The Provincial Sports Federation provided technical expertise and helped draw up the rules, which included a stipulation that each team must include an equal number of Ecuadoreans and Colombians to promote the goal of integration.
The tournament started with a parade of 300 people from Lagio Agrio's cathedral to the provincial capital's sports complex. Local and provincial authorities, including a representative of the Sucumbíos governor, attended the opening ceremony alongside representatives of UNHCR and other organizations.
The games kicked off in the sweltering conditions with a match between the all-male Untouchables and Colégio Gallegos, and another between the all-female teams, Las Panitas and Conamune.
Among the competitors was 15-year-old Samuel, a Colombian who has lived in Lago Agrio for the past eight years with his parents and siblings after fleeing violence in southern Colombia's Caqueta department. He could be a poster boy for integration; when the national anthem started playing, Samuel sang along with his Ecuadorean teammates.
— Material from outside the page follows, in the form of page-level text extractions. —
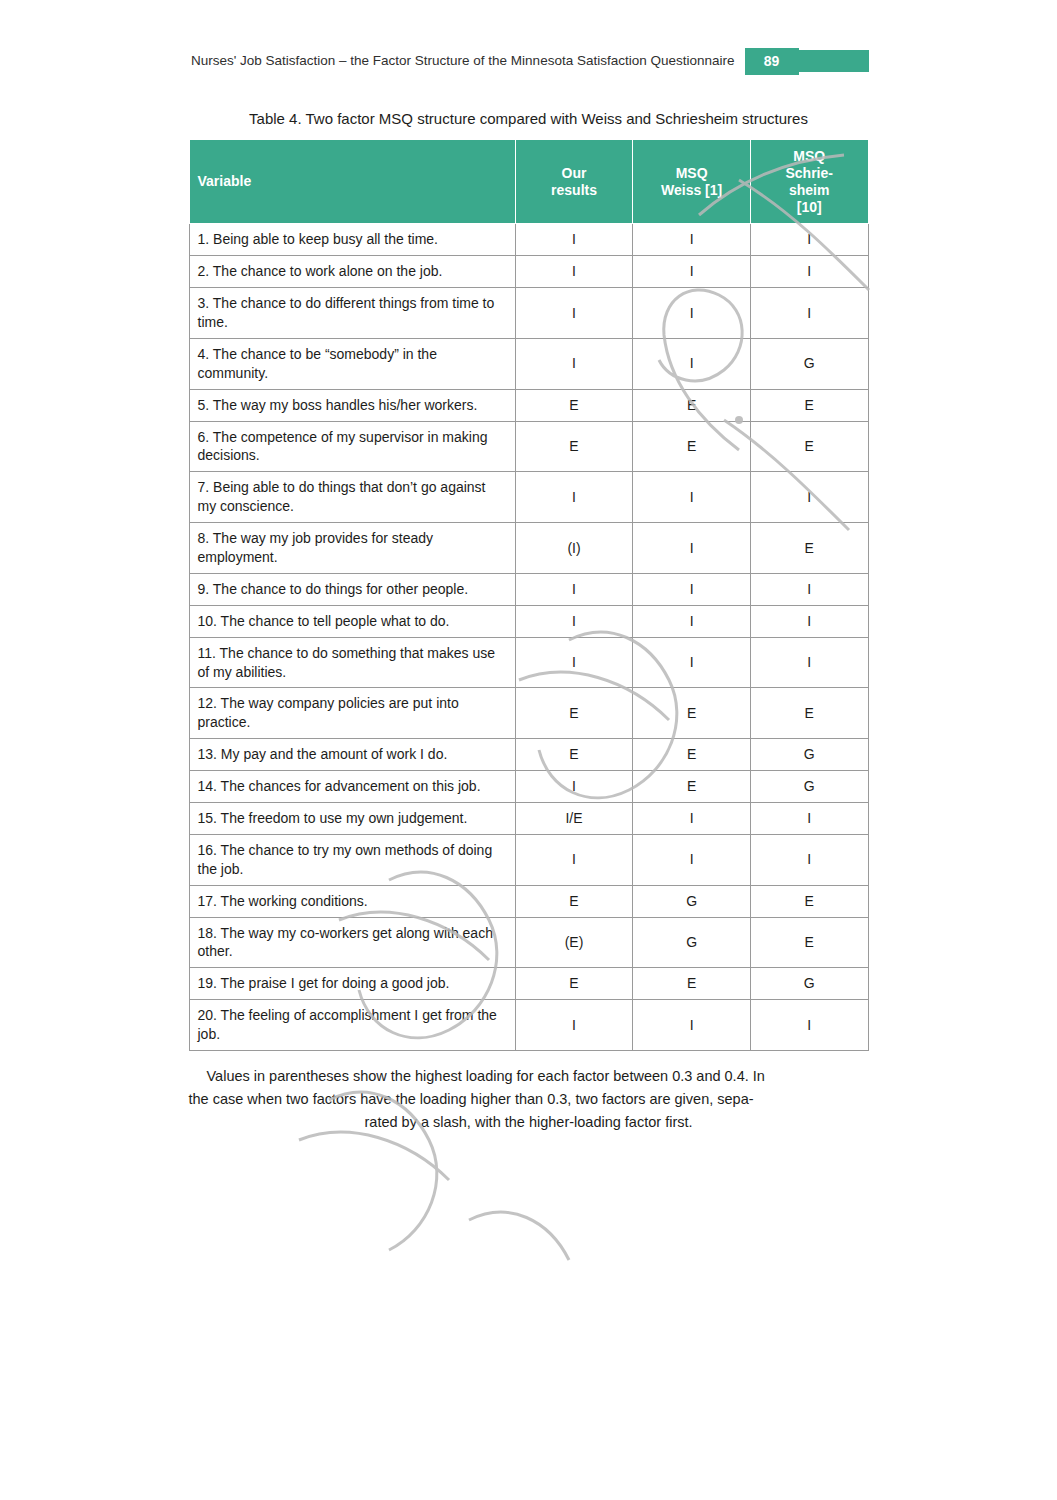Nurses' Job Satisfaction – the Factor Structure of the Minnesota Satisfaction Questionnaire
89
Table 4. Two factor MSQ structure compared with Weiss and Schriesheim structures
| Variable | Our results | MSQ Weiss [1] | MSQ Schrie- sheim [10] |
| --- | --- | --- | --- |
| 1. Being able to keep busy all the time. | I | I | I |
| 2. The chance to work alone on the job. | I | I | I |
| 3. The chance to do different things from time to time. | I | I | I |
| 4. The chance to be “somebody” in the community. | I | I | G |
| 5. The way my boss handles his/her workers. | E | E | E |
| 6. The competence of my supervisor in making decisions. | E | E | E |
| 7. Being able to do things that don’t go against my conscience. | I | I | I |
| 8. The way my job provides for steady employment. | (I) | I | E |
| 9. The chance to do things for other people. | I | I | I |
| 10. The chance to tell people what to do. | I | I | I |
| 11. The chance to do something that makes use of my abilities. | I | I | I |
| 12. The way company policies are put into practice. | E | E | E |
| 13. My pay and the amount of work I do. | E | E | G |
| 14. The chances for advancement on this job. | I | E | G |
| 15. The freedom to use my own judgement. | I/E | I | I |
| 16. The chance to try my own methods of doing the job. | I | I | I |
| 17. The working conditions. | E | G | E |
| 18. The way my co-workers get along with each other. | (E) | G | E |
| 19. The praise I get for doing a good job. | E | E | G |
| 20. The feeling of accomplishment I get from the job. | I | I | I |
Values in parentheses show the highest loading for each factor between 0.3 and 0.4. In the case when two factors have the loading higher than 0.3, two factors are given, sepa- rated by a slash, with the higher-loading factor first.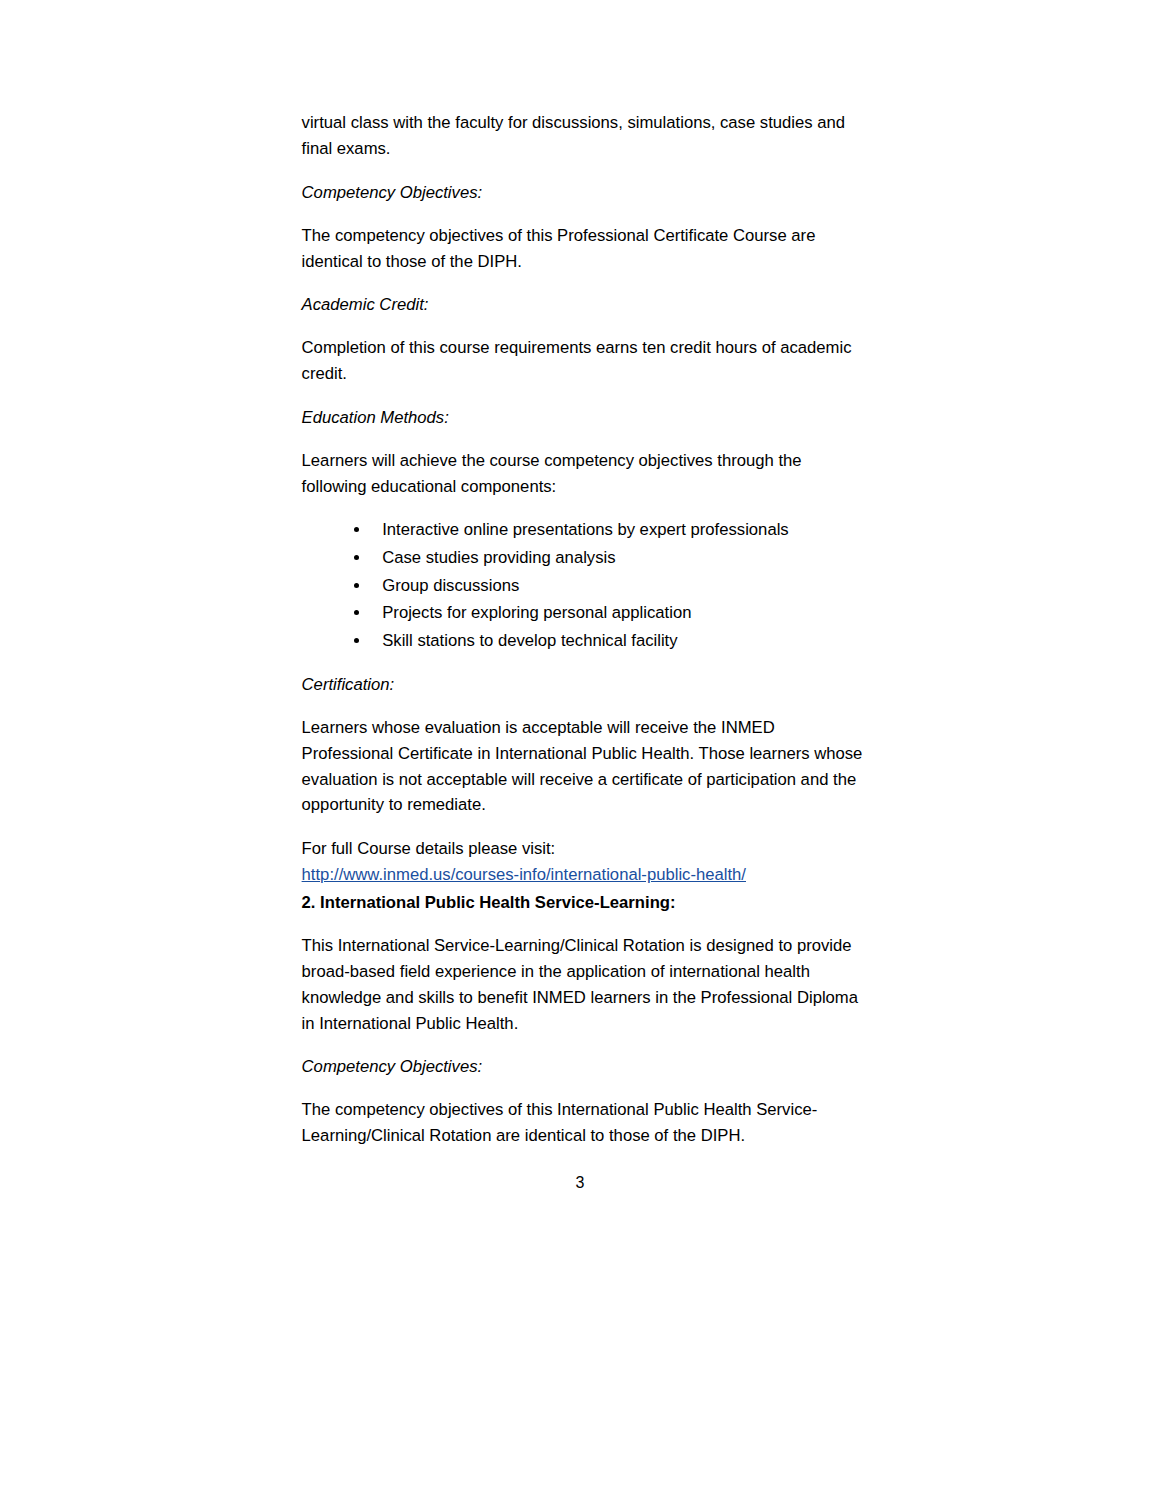virtual class with the faculty for discussions, simulations, case studies and final exams.
Competency Objectives:
The competency objectives of this Professional Certificate Course are identical to those of the DIPH.
Academic Credit:
Completion of this course requirements earns ten credit hours of academic credit.
Education Methods:
Learners will achieve the course competency objectives through the following educational components:
Interactive online presentations by expert professionals
Case studies providing analysis
Group discussions
Projects for exploring personal application
Skill stations to develop technical facility
Certification:
Learners whose evaluation is acceptable will receive the INMED Professional Certificate in International Public Health. Those learners whose evaluation is not acceptable will receive a certificate of participation and the opportunity to remediate.
For full Course details please visit:
http://www.inmed.us/courses-info/international-public-health/
2. International Public Health Service-Learning:
This International Service-Learning/Clinical Rotation is designed to provide broad-based field experience in the application of international health knowledge and skills to benefit INMED learners in the Professional Diploma in International Public Health.
Competency Objectives:
The competency objectives of this International Public Health Service-Learning/Clinical Rotation are identical to those of the DIPH.
3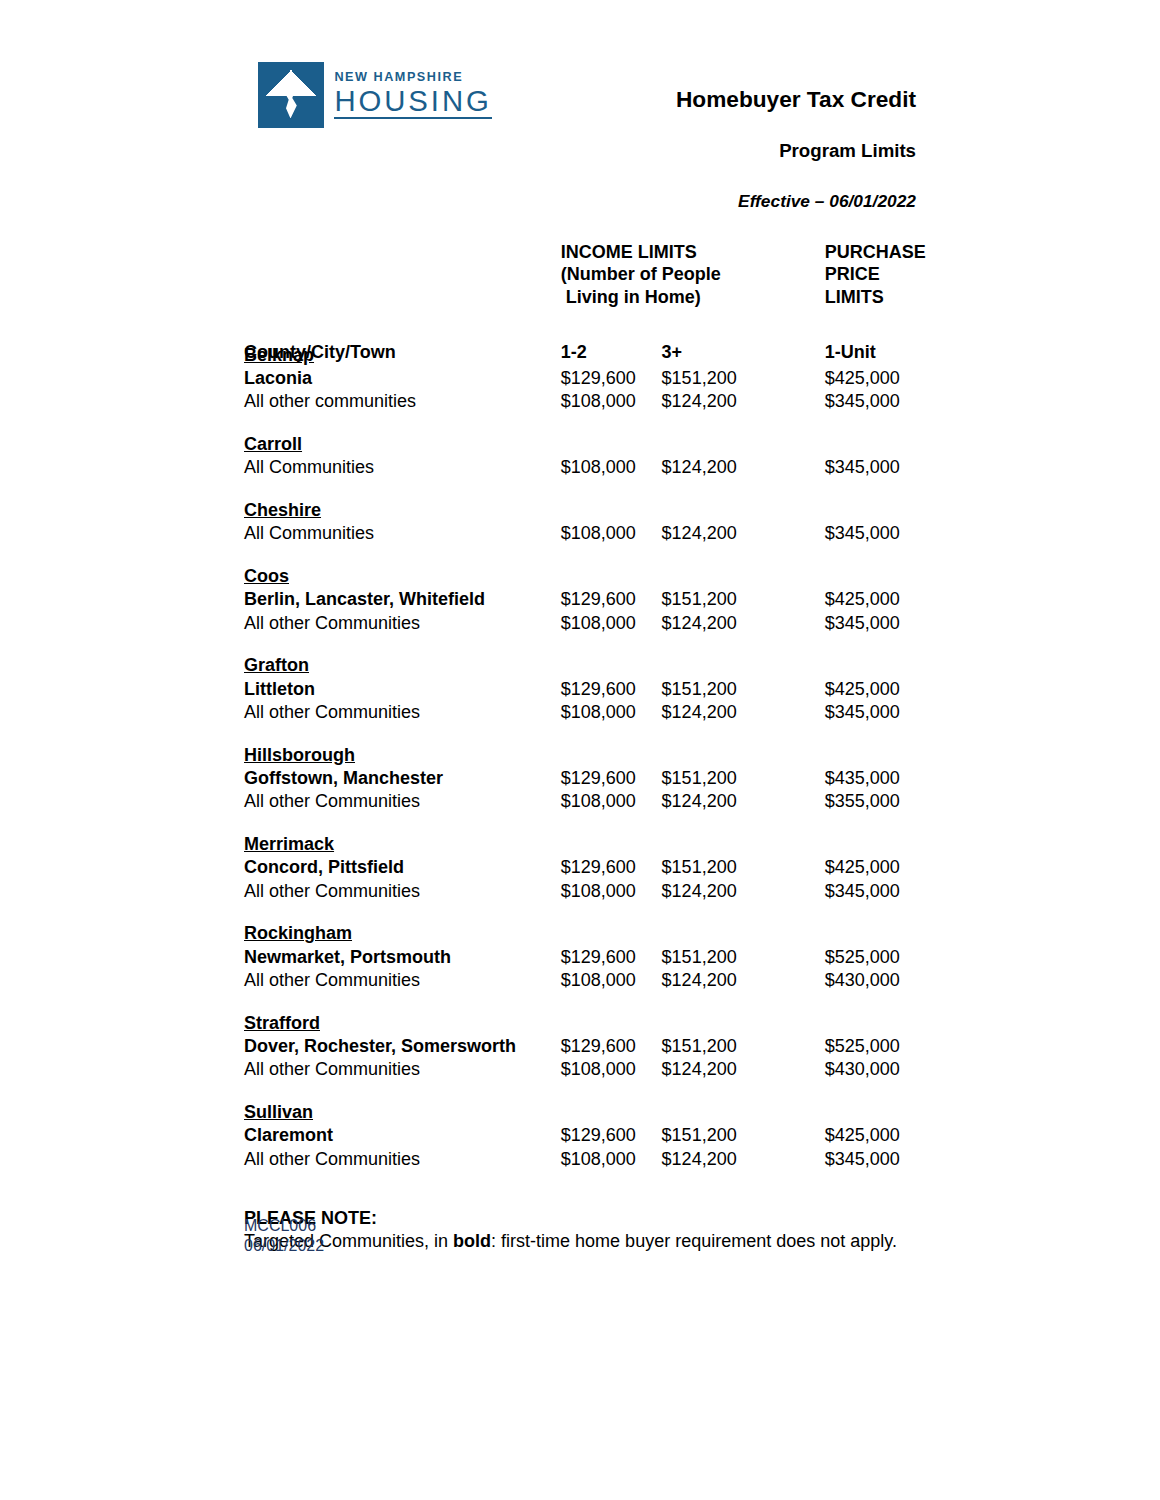NEW HAMPSHIRE HOUSING
Homebuyer Tax Credit
Program Limits
Effective – 06/01/2022
INCOME LIMITS
(Number of People
Living in Home)
PURCHASE
PRICE LIMITS
County/City/Town 1-2 3+ 1-Unit
| Belknap | | | |
| Laconia | $129,600 | $151,200 | $425,000 |
| All other communities | $108,000 | $124,200 | $345,000 |
| Carroll | | | |
| All Communities | $108,000 | $124,200 | $345,000 |
| Cheshire | | | |
| All Communities | $108,000 | $124,200 | $345,000 |
| Coos | | | |
| Berlin, Lancaster, Whitefield | $129,600 | $151,200 | $425,000 |
| All other Communities | $108,000 | $124,200 | $345,000 |
| Grafton | | | |
| Littleton | $129,600 | $151,200 | $425,000 |
| All other Communities | $108,000 | $124,200 | $345,000 |
| Hillsborough | | | |
| Goffstown, Manchester | $129,600 | $151,200 | $435,000 |
| All other Communities | $108,000 | $124,200 | $355,000 |
| Merrimack | | | |
| Concord, Pittsfield | $129,600 | $151,200 | $425,000 |
| All other Communities | $108,000 | $124,200 | $345,000 |
| Rockingham | | | |
| Newmarket, Portsmouth | $129,600 | $151,200 | $525,000 |
| All other Communities | $108,000 | $124,200 | $430,000 |
| Strafford | | | |
| Dover, Rochester, Somersworth | $129,600 | $151,200 | $525,000 |
| All other Communities | $108,000 | $124,200 | $430,000 |
| Sullivan | | | |
| Claremont | $129,600 | $151,200 | $425,000 |
| All other Communities | $108,000 | $124,200 | $345,000 |
PLEASE NOTE:
Targeted Communities, in bold: first-time home buyer requirement does not apply.
MCCL006
06/01/2022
"This province needs more initiatives like this to bring Ecuadoreans and Colombians together in peace," said Tania, who works for CONAMUNE, an organisation that represents the interests of women of African descent. UNHCR helped identify Afro-Colombians in the province to take part in the games.
There are up to 250,000 Colombians of concern to UNHCR in Colombia, most of whom have not registered after crossing the border into provinces like Sucumbíos.
The Ecuadorean government recently announced development plans for Sucumbíos and three other provinces bordering Colombia. "Plan Ecuador" includes measures aimed at improving the integration and standards of living of the Colombians who have fled conflict in their land over the years. It envisages close cooperation with UNHCR.
"UNHCR has been working in Ecuador since 2000, which makes us the UN agency with the longest presence in the area. Aside from working for the protection of refugees, we also support projects to promote the improvement of the living conditions of host communities and refugees alike," said Martha Juárez, UNHCR's representative in Ecuador. "We are ready to cooperate with the government with UNHCR's technical expertise in refugee issues."
Projects like the sports tournament here dovetail with the government's vision for peace and development in the border regions.